By Angelina Sang
SANTA BARBARA, CA –An accused here—with an alleged long history with crime and mental competency—had a pretrial hearing here this week in Santa Barbara County Superior Court via Zoom, and it caused some confusion.
The man, who won’t be named by The Vanguard because the charge is only a misdemeanor, faces the misdemeanor charge of obstructing a peace officer.
The court was informed this comes almost a year after the accused made news by barricading himself inside the bathroom of an Isla Vista apartment evading charges of burglary, vandalism, and obstruction of a peace officer, according to Raquel Zick, Santa Barbara County Sheriff’s spokesperson.
The accused’s battles with his mental competency, she added, seem to have begun in 2016, in which doubt was declared, and the accused returned after incompetence was declared in 2017 and 2019. Now, though the man appears adamant about proving his competency, while doctors assigned to his case disagreed.
“I’ve reviewed two reports,” said Santa Barbara Public Defender Anne Hayes. “One to indicate competent, one to indicate not competent. I think we need a third.”
“Usually on a misdemeanor charge, you just have two doctors and if one says competent they just go with that,” said the accused, adding. “I’m totally competent.”
PD Hayes came to his aid, asking the court for a new doctor to help her client to which Deputy District Attorney Sherwin Nadjm agreed, and the accused agreed.

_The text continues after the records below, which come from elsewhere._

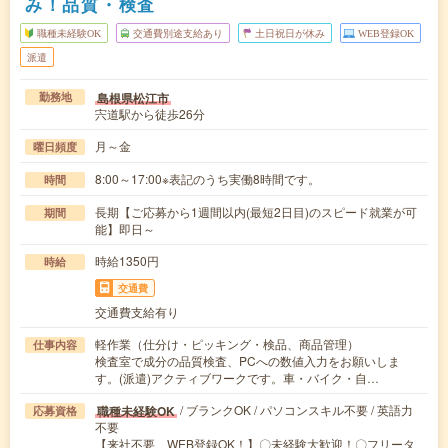
み！品質・検査
職種未経験OK
交通費別途支給あり
土日祝日が休み
WEB登録OK
派遣
島根県松江市
勤務地
宍道駅から徒歩26分
月～金
曜日頻度
8:00～17:00※表記のうち実働8時間です。
時間
長期【ご応募から1週間以内(最短2日目)のスピード就業が可
期間
能】即日～
時給1350円
時給
交通費
交通費支給有り
軽作業（仕分け・ピッキング・検品、商品管理）
仕事内容
検査室で成分の品質検査、PCへの数値入力をお願いしま
す。(派遣)アクティブワークです。車・バイク・自…
/ ブランクOK / パソコンスキル不要 / 英語力
職種未経験OK
応募資格
不要
【来社不要、WEB登録OK！】〇未経験大歓迎！〇フリータ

Throughout court, lawyers as well as multiple accused voiced complaints regarding the audio quality of the virtual courtroom, in which the microphones of the defense and judge were about a third as loud as the rest of the participants in the Zoom hearing.
“It’s hard to communicate through the system like this,” said the accused from his Zoom call inside a jail cell. His communication issues were underscored when the accused asked what day of the week it was, and seemed bewildered when the court corrected him.